The State also provided sufficient evidence that Defendant was the
perpetrator of the battery on K.C. in the presence of a child and attempted
manslaughter on July 7, 2021. Defendant does not dispute that K.C. was forcefully
thrown from the top of a vehicle and that same vehicle ran her over twice.
However, he contends that there is no evidence that he was the driver of the
7 vehicle. Defendant alleges that Ms. Henderson and K.C. presented conflicting
testimony as to how K.C. arrived at the hospital, thus making K.C. an unreliable
witness. However, Ms. Henderson’s testimony corroborates K.C.’s version of
events as it pertains to the crimes alleged. Ms. Henderson and K.C. both testified
that (1) K.C. was on top of a vehicle, (2) the vehicle was jerking violently in
attempt to dislodge K.C., (3) K.C. flew off the vehicle because of the car’s
movements, and (4) the same vehicle K.C. was thrown from ran over her twice.

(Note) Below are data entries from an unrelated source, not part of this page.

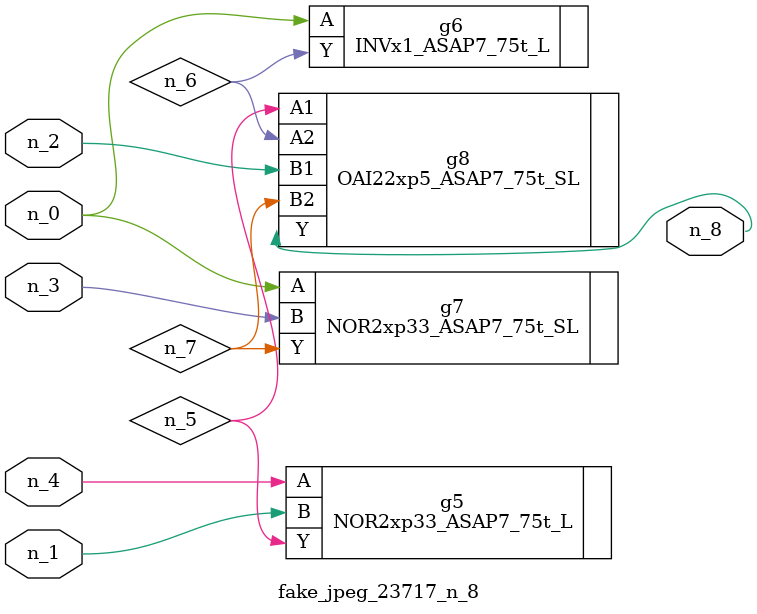
<source format=v>
module fake_jpeg_23717_n_8 (n_3, n_2, n_1, n_0, n_4, n_8);

input n_3;
input n_2;
input n_1;
input n_0;
input n_4;

output n_8;

wire n_6;
wire n_5;
wire n_7;

NOR2xp33_ASAP7_75t_L g5 ( 
.A(n_4),
.B(n_1),
.Y(n_5)
);

INVx1_ASAP7_75t_L g6 ( 
.A(n_0),
.Y(n_6)
);

NOR2xp33_ASAP7_75t_SL g7 ( 
.A(n_0),
.B(n_3),
.Y(n_7)
);

OAI22xp5_ASAP7_75t_SL g8 ( 
.A1(n_5),
.A2(n_6),
.B1(n_2),
.B2(n_7),
.Y(n_8)
);


endmodule
</source>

Whoever drove K.C. to the hospital after this incident is irrelevant in determining
whether the alleged crimes were committed.
K.C. identifying Defendant as the perpetrator of the crimes alleged is
germane to the issue before us. K.C.’s testimony of Defendant running her over
was corroborated by Detective Jeffrey Crouch’s (“Detective Crouch”) testimony.
Detective Crouch testified that while K.C. was in the hospital, she was able to
immediately and positively identify a picture of Defendant as the “person
responsible for this incident” once she awakened from a coma.2 K.C. identified
Defendant as the perpetrator shortly after the incident and during trial. Once again,
there is no reason to second guess the factfinder’s credibility determination and
there is no evidence that clearly contradicts the jury’s determination. K.C.’s
positive identification of Defendant is sufficient to support the conviction.
Considering all of the above, we find that a reasonable juror could determine that
Defendant was the driver of the car that forcefully ejected K.C. from the top of the
vehicle and proceeded to run her over twice. As such, we find that the State
2 Detective Crouch conducted a single photograph identification procedure for this case. He was
able to do so because the victim (K.C.) knew the alleged perpetrator (Defendant) for more than six months, thus he was not required to present the victim with a six-person photographic array.
8 presented sufficient evidence to prove that Defendant committed battery on K.C. in
the presence of a child and attempted manslaughter.
DECREE
For the foregoing reasons, we affirm Defendant’s convictions.